L’artiste et étudiante à la Maîtrise en arts numériques Véronique Ménard présente son projet de fin d’études, [DES]Équilibres, à l’Espace Virtuel du centre Bang du Cégep de Chicoutimi.

L’accident de parcours de Véronique Ménard

Bien qu’elle s’inspire librement d’événements accidentels pour définir son art, le hasard n’y est pour rien si l’exposition de fin de maîtrise de Véronique Ménard arrive à surprendre à ce point les visiteurs du centre Bang, qui présente les créations de la finissante en arts numériques jusqu’au 21 décembre.
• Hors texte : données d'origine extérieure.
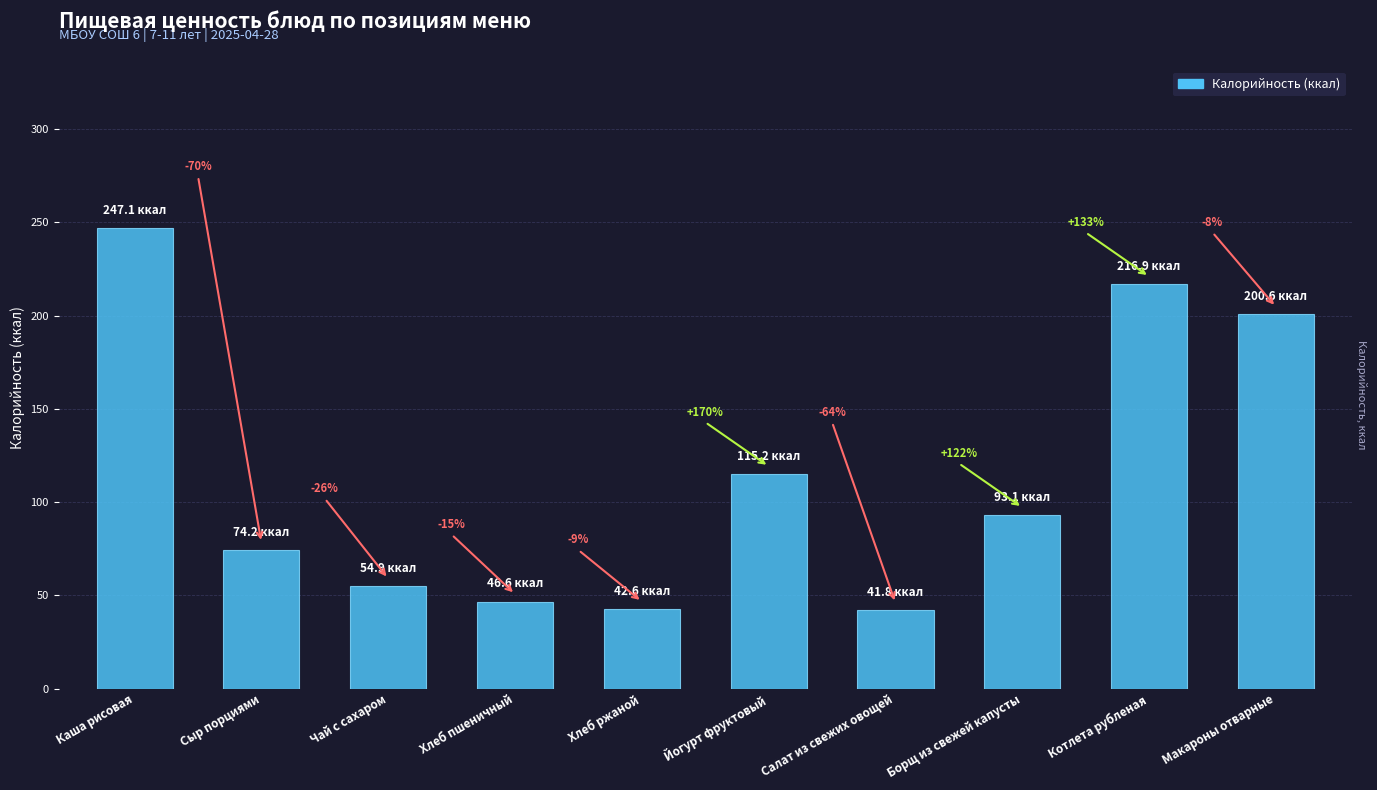

What is the difference between the maximum and minimum values?

205.2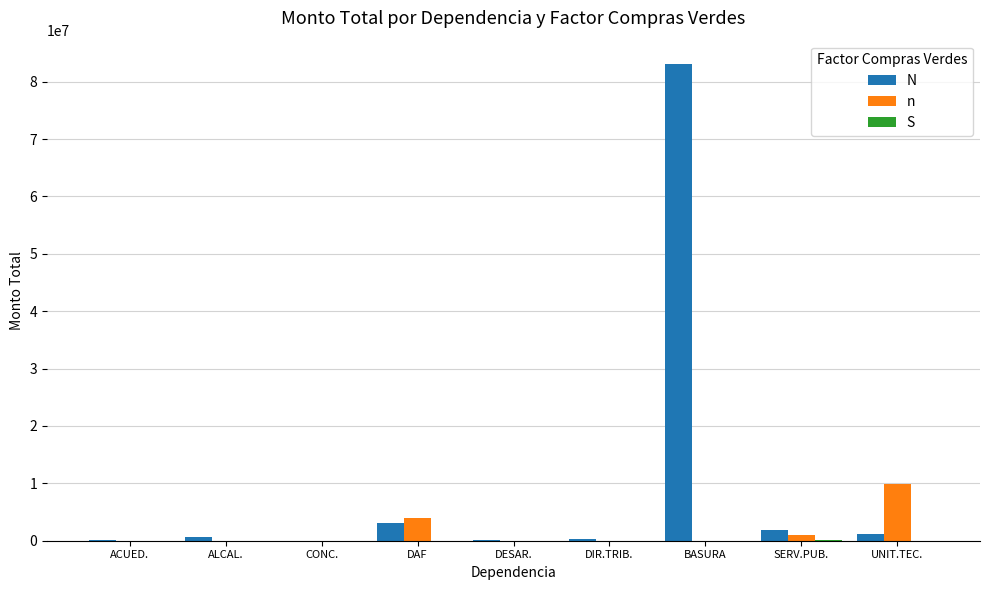

How many data points does each series have?

9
L’Espace Virtuel de la galerie, située au Cégep de Chicoutimi, accueille deux artistes à l’occasion de la rentrée automnale, et ce sont sans doute les pièces de Ménard qui piquent le plus la curiosité, ne serait-ce que par l’interaction que suscitent ses oeuvres avec le public.

Dès qu’on franchit le pas de l’entrée, un robot réagissant aux mouvements des visiteurs donne le ton au reste de l’exposition [DES]Équilibres. Une anecdote survenue pendant le vernissage le 13 septembre montre jusqu’à quel point «l’accident» fait partie intégrante de la vision de l’artiste.

«Pendant le vernissage, le robot a perdu une roue. On a toujours le réflexe de corriger le bogue de se dire “Il faut que je le répare’’. Sauf qu’un phénomène s’est créé. Un attroupement de gens se sont approchés de mon robot et ils étaient vraiment fascinés par ça. Des gens essayaient même de le réparer. Comme je travaille l’équilibre précaire des objets, je me suis dit: “Le déséquilibre est vraiment là’’», explique Véronique Ménard. Elle s’est ensuite assurée que son robot, construit de bois, de pièces métalliques et d’acrylique, et qu’elle nomme Coïncidences, puisse être imparfait à l’avenir.

L’oeuvre Le Tuteur de Véronique Ménard porte à réflexion sur la fragilité du mouvement et dénote ce besoin d’accomplir un maximum de tâches en un minimum de temps.

«J’ai décidé d’accentuer ça, de faire en sorte que le robot puisse perdre une roue en cours d’expérience et d’ajouter une poignée pour que les gens puissent le réparer eux-mêmes. C’est un accident heureux. Des fois, les imperfections, il faut les étudier aussi», confie l’artiste.

DEUX AUTRES OEUVRES

Deux autres modules créés par Véronique Ménard occupent la salle 1 de l’Espace Virtuel du centre Bang. Le Tuteur, sorte de carrousel en forme d’arbre dont le mouvement peut être actionné via une manivelle par les visiteurs, porte à réflexion sur le fragile mouvement des choses.

Une étonnante cabane (Harmonie), qui reproduit, grâce à des bruits physiques, la sensation de vivre un orage à l’abri d’un toit métallique, complète le projet de Véronique Ménard.

«Mon objectif est de créer des objets, qui, par leur mouvement, évoquent le vivant. C’est vraiment par le mouvement que les gens peuvent attribuer un sens à ces objets-là. Moi je m’inspire d’un vécu personnel – de moi en tant qu’être vivant – que j’essaie de transposer dans ces objets-là», assure l’étudiante de 40 ans.

«Au niveau de la conception des oeuvres, elle est vraiment dans une ingénierie, une manière de réfléchir l’oeuvre qui sort de l’ordinaire», ajoute de son côté la coordonnatrice et responsable des communications du centre Bang, Anick Martel.

L’Espace Virtuel du centre Bang est accessible gratuitement, et le travail de Véronique Ménard peut être admiré jusqu’au 21 décembre.